DPRD Makassar Minta Danny-Fatma Segera Dilantik Tanpa Pelantikan Serentak

Hermawan Mappiwali - detikNews
Kamis, 28 Jan 2021 17:48 WIB
Ketua DPRD Makassar Rudianto Lallo (Hermawan/detikcom).
Foto: Ketua DPRD Makassar Rudianto Lallo (Hermawan/detikcom).
Makassar -

Ketua DPRD Makassar Rudianto Lallo meminta Gubernur Sulawesi Selatan (Sulsel) Nurdin Abdullah segera melantik Ramdhan 'Danny' Pomanto-Fatmawati Rusdi sebagai walkot-wawalkot Makassar tanpa menunggu pelantikan serentak kepala daerah lainnya. Alasannya, Makassar sudah lama kekosongan pemimpin yang dipilih langsung oleh rakyat.

"Harapan kita, Makassar ini harusnya secara logika dan teori, harusnya lebih cepat dilakukan pelantikan tanpa menunggu pelantikan serentak tanggal 17 (Februari)," kata Ketua DPRD Kota Makassar Rudianto Lallo usai sidang paripurna penetapan pasangan Danny-Fatmawati sebagai Wali Kota-Wakil Wali Kota Makassar terpilih di Kantor DPRD, Jalan AP Pettarani, Makassar, Kamis (28/1/2021).
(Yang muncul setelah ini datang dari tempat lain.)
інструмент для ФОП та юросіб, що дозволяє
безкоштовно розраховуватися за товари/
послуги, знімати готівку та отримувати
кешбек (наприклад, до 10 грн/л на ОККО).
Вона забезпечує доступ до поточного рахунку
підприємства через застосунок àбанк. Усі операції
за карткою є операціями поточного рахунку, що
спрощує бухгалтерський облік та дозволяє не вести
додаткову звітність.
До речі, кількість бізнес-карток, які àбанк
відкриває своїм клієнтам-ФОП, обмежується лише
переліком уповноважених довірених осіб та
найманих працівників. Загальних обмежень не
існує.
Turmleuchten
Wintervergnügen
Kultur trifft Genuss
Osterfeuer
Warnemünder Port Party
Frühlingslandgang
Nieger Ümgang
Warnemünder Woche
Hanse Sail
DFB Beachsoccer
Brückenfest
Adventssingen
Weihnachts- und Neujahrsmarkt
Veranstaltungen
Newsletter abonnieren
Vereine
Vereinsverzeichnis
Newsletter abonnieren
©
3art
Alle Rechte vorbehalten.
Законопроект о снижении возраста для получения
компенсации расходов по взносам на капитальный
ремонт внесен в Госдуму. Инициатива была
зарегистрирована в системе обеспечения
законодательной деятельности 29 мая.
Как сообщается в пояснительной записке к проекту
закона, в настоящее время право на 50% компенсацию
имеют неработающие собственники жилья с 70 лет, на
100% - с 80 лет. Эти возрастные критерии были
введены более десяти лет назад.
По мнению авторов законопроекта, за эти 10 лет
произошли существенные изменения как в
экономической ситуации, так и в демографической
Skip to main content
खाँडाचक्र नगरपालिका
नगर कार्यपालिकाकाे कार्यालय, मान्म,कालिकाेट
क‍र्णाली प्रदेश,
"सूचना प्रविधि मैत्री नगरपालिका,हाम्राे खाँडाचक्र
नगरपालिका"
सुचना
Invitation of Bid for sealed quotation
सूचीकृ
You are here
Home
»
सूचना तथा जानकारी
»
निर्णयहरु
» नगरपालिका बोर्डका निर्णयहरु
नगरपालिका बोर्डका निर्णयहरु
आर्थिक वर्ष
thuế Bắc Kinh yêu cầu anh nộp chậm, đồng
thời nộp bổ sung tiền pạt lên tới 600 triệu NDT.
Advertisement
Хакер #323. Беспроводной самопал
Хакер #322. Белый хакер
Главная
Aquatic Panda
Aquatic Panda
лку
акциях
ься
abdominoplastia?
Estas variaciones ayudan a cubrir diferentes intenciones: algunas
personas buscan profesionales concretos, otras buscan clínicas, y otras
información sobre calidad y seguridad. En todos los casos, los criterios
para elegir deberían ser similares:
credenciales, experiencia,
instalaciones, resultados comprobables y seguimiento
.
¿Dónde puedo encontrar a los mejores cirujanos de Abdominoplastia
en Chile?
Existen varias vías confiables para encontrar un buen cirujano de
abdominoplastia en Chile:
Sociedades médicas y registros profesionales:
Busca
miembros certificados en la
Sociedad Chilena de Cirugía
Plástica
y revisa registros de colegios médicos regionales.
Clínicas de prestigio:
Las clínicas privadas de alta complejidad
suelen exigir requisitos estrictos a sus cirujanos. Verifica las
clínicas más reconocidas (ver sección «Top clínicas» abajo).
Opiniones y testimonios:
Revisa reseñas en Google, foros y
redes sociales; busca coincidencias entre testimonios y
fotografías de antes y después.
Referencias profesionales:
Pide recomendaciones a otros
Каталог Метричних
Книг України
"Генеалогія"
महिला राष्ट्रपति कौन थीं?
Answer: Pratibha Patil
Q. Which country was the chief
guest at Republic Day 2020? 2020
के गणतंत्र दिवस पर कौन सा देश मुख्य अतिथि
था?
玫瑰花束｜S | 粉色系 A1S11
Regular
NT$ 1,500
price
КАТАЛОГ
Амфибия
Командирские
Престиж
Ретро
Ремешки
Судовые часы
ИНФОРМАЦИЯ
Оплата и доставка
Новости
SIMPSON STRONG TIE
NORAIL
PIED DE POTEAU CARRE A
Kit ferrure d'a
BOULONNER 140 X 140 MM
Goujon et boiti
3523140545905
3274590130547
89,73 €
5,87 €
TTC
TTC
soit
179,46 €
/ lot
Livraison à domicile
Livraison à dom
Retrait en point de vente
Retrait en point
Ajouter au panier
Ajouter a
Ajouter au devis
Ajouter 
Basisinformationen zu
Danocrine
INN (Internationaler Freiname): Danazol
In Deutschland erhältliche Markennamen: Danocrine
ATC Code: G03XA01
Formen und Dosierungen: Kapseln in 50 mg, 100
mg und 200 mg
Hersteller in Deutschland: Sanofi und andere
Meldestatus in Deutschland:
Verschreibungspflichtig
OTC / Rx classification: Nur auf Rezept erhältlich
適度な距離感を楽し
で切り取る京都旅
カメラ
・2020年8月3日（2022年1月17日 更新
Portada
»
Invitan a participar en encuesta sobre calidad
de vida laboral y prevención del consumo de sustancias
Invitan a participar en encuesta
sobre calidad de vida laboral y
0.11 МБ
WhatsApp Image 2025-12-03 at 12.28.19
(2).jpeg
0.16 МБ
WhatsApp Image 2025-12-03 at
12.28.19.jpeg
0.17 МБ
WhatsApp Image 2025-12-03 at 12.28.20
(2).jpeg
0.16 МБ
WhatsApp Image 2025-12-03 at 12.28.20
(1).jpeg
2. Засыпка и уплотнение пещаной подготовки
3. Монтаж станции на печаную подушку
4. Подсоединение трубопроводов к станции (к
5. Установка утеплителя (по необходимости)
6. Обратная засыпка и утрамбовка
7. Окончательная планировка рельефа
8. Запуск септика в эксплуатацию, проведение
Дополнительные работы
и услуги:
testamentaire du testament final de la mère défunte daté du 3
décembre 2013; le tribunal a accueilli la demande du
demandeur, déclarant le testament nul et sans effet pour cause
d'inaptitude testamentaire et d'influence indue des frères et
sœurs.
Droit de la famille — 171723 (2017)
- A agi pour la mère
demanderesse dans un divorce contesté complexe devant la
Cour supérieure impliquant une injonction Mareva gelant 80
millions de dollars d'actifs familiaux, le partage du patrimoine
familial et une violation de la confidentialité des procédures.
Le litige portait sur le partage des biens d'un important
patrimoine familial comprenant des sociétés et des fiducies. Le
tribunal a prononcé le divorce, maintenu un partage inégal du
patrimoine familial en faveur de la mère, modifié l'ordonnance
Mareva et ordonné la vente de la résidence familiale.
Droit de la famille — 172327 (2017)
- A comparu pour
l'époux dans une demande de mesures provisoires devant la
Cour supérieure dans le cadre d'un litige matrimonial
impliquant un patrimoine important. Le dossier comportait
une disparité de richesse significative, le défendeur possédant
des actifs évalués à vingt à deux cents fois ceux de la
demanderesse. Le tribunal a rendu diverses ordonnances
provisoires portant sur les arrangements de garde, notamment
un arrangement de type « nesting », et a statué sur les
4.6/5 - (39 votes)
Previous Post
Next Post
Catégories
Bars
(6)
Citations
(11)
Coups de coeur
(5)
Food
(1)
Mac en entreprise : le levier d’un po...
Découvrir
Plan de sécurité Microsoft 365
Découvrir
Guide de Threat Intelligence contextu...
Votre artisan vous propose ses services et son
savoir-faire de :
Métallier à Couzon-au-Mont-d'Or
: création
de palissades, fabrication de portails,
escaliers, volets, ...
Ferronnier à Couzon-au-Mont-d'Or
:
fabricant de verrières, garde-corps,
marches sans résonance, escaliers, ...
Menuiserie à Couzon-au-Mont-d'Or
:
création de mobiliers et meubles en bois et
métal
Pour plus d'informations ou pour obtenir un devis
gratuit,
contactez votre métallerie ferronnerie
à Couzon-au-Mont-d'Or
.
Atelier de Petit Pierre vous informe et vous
Menurut Rudi, pelantikan Danny-Fatma sebagai walkot-wawalkot tidak perlu menunggu jadwal pelantikan serentak kepala daerah yang terpilih pada Pilkada 2020. Diketahui, Gubernur Sulsel Nurdin Abdullah menjadwalkan pelantikan serentak kepala daerah yang terpilih pada

"30 Bulan ini kita dipimpin oleh Pj Walkot. Ada 3 Pj selama 30 bulan ini sehingga secara logika teori ketatanegaraan, Makassar ini harusnya lebih dulu bisa dilakukan pelantikan wali kota terpilih karena sudah lama terjadi kekosongan kepemimpinan definitif atau pemimpin yang dipilih rakyat," tutur Rudi.

Rudi mengatakan, Gubernur Sulsel pun punya waktu 14 hari untuk meneruskan Kemendagri hasil sidang paripurna DPRD Makassar yang menetapkan dan mengesahkan Danny-Fatma sebagai walkot-wawalkot terpilih.

"Jika gubernur tidak memproses, maka bisa melalui KPU Provinsi Sulawesi Selatan langsung ke Mendagri," kata Rudi.

Politisi NasDem itu juga berpesan kepada Danny-Fatma untuk segera menuntaskan masalah Makassar yang perlu segera dituntaskan. Dia juga meminta Danny-Fatma segera menuntaskan masalah pemerintahan di Pemkot Makassar yang selama ini dinilainya terkotak-kotak.

"Yang pasti kita harap bisa menjaga marwah pemerintah yang kami menilai terkotak-kotak. Kenapa terkotak-kotak, karena itu tadi, mungkin saja ada yang mengkotakkan, dan itu yang kita tidak mau," katanya.